• [Problem requirements]: Reproduce everything in the Form 8-K filing from "Pursuant to Section 13 or" down to "in its charter)".
--- Passage to read Enclosed Below ---
SECURITIES AND EXCHANGE COMMISSION

Washington, DC 20549

 

FORM 8-K

 

CURRENT REPORT

Pursuant to Section 13 or 15(d) of the Securities Exchange Act of 1934

 

Date of Report (Date of earliest event reported):  March 27, 2020

 

GTJ REIT, INC.

(Exact name of registrant as specified in its charter)

 

Maryland

 

333-136110

 

20-5188065

(State or other jurisdiction of incorporation)

 

(Commission File Number)

 

(I.R.S. Employer

Identification No.)

 

 

60 Hempstead Avenue, West Hempstead, New York 11552

(Address of principal executive offices) (Zip Code)

 

 (516) 693-5500

(Registrant’s telephone number, including area code)

 

Not Applicable

(Former name or former address, if changed since last report)

_____________________________________________________________________________________________________________________________________

 

Check the appropriate box below if the Form 8-K filing is intended to simultaneously satisfy the filing obligation of the registrant under any of the following provisions (see General Instruction A.2. below):

 

[ ]Written communications pursuant to Rule 425 under the Securities Act (17 CFR 230.425)

 

[ ]Soliciting material pursuant to Rule 14a-12 under the Exchange Act (17 CFR 240.14a-12)

 

[ ]Pre-commencement communications pursuant to Rule 14d-2(b) under the Exchange Act (17 CFR 240.14d-2(b))

 

[ ]Pre-commencement communications pursuant to Rule 13e-4(c) under the Exchange Act (17 CFR 240.13e-4(c))

 

Securities registered pursuant to Section 12(b) of the Act: None

 

Title of each class

 

Trading Symbols(s)

 

Name of each exchange on which registered

None

 

None

 

None

 

Indicate by check mark whether the registrant is an emerging growth company as defined in Rule 405 of the Securities Act of 1933 (§230.405 of this chapter) or Rule 12b-2 of the Securities Exchange Act of 1934 (§240.12b-2 of this chapter).

Emerging growth company

 

If an emerging growth company, indicate by check mark if the registrant has elected not to use the extended transition period for complying with any new or revised financial accounting standards provided pursuant to Section 13(a) of the Exchange Act.

 

 


 

Item 7.01. Regulation FD Disclosure

 

On or about March 30, 2020, GTJ REIT, Inc. (the “Company”) will send a letter to stockholders regarding recent developments surrounding the COVID-19 pandemic, including the suspension of the Company’s Share Redemption Program (“SRP”) and termination of the Company’s issuer tender offer that was set to expire on March 31, 2020 (the “Offer”).  A copy of the letter is filed as Exhibit 99.1 to this Current Report on Form 8-K and is incorporated herein solely for purposes of this Item 7.01 disclosure.
--- End of Enclosed Passage to read ---
--- Data for review Enclosed Below ---
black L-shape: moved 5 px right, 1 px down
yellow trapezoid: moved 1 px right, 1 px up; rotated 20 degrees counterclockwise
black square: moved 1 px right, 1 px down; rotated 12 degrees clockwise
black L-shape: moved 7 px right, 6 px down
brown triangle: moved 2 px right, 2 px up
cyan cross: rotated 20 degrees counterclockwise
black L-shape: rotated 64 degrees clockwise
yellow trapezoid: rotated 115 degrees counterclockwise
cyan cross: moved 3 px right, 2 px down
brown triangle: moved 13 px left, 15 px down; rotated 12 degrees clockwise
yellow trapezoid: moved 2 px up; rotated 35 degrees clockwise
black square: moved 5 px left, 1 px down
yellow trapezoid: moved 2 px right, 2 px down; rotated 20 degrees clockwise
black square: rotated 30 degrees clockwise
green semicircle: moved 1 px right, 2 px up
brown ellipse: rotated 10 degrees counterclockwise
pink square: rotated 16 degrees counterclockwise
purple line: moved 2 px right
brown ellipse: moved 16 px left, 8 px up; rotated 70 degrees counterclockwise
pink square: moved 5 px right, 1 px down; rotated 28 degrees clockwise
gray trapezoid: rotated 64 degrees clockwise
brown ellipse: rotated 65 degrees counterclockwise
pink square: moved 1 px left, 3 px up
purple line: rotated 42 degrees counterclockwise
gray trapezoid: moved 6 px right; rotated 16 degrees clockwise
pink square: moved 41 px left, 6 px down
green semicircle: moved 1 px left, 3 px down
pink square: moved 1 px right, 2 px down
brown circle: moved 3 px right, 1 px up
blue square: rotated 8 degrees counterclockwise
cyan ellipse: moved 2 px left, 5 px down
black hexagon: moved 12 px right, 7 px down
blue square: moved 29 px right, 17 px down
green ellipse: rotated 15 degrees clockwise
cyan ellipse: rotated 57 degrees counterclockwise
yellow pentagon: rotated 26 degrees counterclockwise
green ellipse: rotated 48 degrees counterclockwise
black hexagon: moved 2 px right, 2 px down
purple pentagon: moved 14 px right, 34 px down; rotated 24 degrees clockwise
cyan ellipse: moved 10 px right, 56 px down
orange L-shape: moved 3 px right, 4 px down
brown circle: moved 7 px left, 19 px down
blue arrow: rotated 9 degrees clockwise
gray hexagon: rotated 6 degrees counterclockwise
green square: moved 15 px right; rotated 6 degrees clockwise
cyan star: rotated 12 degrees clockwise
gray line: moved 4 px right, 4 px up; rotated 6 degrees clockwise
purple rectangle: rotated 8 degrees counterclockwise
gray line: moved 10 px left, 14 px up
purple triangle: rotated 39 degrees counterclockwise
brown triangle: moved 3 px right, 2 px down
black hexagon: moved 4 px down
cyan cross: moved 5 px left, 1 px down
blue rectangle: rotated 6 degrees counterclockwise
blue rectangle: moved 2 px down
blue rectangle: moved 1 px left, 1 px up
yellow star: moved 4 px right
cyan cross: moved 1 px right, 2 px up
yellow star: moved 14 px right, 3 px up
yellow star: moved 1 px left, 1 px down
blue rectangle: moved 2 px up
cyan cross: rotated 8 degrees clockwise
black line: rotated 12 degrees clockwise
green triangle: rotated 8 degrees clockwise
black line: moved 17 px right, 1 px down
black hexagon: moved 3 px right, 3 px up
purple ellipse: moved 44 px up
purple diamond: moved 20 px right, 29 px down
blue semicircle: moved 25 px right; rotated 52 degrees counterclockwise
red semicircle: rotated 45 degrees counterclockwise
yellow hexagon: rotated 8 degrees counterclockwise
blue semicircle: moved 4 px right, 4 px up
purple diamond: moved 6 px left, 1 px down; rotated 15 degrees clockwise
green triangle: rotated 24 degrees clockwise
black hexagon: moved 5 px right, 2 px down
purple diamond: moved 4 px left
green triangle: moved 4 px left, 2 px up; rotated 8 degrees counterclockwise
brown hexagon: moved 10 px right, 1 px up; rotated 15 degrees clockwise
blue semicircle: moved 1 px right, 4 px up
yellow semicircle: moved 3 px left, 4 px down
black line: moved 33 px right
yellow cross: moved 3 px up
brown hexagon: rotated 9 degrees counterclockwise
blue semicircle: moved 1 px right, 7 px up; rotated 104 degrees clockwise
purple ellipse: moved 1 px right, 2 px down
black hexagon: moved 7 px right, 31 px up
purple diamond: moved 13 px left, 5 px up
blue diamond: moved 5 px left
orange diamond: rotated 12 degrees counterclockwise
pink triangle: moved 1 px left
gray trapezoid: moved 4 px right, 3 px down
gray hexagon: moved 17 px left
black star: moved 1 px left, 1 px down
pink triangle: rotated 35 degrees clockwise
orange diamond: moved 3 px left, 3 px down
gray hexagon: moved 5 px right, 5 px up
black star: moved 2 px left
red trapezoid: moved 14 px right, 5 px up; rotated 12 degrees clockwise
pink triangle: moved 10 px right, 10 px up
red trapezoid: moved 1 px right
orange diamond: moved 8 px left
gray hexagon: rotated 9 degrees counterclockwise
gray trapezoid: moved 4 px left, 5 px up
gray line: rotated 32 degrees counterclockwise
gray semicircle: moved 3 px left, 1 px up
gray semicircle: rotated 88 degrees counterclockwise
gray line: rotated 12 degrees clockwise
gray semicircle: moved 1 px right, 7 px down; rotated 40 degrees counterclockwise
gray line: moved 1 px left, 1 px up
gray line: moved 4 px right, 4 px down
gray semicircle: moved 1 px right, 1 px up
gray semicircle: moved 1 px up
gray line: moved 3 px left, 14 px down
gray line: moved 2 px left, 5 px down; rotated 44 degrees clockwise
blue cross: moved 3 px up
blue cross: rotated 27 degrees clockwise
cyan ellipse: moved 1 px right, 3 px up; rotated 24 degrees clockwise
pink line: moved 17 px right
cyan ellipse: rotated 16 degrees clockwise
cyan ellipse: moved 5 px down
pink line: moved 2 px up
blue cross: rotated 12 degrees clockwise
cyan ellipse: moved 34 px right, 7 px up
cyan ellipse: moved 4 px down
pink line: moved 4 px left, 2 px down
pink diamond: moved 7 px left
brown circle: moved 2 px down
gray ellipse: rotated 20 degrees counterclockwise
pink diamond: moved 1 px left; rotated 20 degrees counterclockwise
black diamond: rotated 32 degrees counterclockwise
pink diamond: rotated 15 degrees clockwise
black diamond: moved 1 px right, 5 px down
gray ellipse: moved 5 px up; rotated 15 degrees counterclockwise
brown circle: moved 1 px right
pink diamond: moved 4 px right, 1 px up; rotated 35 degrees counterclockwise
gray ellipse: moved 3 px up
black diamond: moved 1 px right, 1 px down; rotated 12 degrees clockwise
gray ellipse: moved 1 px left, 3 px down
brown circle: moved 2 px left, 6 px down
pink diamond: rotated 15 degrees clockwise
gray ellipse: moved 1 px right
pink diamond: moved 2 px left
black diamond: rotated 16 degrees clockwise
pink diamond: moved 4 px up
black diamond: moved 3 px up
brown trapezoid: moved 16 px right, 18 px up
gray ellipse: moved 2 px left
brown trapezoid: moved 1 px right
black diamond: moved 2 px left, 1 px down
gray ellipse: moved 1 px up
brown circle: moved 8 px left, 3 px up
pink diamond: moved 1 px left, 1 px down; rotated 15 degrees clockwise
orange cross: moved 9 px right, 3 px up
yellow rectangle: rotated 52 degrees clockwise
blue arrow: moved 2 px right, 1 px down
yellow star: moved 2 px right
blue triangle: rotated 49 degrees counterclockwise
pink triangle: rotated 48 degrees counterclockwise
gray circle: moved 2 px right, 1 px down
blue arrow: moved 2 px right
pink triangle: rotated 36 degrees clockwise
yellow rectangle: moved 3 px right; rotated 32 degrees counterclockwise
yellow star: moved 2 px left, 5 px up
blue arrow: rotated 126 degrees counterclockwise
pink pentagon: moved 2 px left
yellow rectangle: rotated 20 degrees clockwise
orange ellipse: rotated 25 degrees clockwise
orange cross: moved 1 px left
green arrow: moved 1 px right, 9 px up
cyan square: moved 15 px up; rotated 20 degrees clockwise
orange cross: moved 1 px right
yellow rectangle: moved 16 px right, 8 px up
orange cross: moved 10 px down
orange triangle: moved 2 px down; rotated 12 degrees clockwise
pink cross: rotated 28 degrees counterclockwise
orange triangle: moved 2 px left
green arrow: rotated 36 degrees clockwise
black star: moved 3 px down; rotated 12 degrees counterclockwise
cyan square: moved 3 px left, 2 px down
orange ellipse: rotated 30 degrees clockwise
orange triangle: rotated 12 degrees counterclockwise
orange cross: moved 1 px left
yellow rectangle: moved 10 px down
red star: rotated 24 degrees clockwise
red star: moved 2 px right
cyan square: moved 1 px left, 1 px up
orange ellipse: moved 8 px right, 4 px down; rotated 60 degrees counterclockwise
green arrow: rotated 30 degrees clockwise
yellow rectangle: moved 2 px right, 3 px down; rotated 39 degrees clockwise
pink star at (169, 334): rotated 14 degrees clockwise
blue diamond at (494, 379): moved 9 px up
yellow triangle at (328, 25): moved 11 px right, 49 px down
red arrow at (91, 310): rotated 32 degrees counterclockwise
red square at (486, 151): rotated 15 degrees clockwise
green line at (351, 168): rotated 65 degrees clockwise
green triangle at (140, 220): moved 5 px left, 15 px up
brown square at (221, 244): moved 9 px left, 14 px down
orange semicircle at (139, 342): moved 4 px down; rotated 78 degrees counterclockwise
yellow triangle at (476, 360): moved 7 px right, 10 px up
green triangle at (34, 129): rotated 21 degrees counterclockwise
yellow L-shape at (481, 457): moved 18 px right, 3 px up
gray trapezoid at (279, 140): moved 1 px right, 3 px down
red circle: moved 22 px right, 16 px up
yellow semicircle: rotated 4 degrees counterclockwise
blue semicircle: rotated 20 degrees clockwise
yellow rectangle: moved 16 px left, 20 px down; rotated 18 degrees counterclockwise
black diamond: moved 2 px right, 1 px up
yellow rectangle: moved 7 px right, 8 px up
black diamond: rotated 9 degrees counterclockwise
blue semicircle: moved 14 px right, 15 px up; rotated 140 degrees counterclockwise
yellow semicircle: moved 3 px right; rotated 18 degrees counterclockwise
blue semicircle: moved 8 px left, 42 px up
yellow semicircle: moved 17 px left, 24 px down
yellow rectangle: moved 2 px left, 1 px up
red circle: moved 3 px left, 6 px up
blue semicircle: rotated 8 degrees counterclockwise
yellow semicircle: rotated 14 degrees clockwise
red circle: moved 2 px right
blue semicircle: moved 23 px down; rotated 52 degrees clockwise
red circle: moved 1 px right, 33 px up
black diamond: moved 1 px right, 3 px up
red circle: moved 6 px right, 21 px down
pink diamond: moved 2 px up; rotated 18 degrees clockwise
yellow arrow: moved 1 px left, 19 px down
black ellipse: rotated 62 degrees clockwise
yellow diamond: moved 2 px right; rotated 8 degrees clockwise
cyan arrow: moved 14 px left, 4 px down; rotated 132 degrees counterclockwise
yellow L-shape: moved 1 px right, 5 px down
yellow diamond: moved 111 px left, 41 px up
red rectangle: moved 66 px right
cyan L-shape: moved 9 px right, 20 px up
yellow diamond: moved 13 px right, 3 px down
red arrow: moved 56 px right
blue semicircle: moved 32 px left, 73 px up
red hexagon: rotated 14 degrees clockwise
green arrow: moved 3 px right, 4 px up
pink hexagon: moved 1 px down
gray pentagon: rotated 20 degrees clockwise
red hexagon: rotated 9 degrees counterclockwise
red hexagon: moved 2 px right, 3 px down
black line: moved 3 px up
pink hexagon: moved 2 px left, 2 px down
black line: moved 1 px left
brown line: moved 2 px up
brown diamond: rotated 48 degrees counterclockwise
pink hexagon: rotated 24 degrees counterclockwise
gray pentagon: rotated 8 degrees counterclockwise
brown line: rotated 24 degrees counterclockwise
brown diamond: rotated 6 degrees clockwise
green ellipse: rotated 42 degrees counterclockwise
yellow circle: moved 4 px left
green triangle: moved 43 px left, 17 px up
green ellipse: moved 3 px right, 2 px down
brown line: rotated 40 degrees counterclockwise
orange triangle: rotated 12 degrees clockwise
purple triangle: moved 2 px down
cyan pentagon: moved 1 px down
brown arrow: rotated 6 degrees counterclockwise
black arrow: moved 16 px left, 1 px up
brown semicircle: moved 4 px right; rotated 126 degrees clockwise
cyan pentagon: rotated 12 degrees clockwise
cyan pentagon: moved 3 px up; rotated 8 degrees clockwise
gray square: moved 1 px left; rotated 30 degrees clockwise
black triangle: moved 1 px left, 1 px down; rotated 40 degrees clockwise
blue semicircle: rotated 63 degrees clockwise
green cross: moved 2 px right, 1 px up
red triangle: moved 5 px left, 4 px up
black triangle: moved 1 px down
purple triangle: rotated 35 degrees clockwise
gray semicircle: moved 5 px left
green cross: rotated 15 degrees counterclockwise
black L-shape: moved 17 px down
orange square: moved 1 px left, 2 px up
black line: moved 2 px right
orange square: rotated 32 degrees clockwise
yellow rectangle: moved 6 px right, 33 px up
--- End of Enclosed Data for review ---
• [Exercise solution]:
Pursuant to Section 13 or 15(d) of the Securities Exchange Act of 1934

 

Date of Report (Date of earliest event reported):  March 27, 2020

 

GTJ REIT, INC.

(Exact name of registrant as specified in its charter)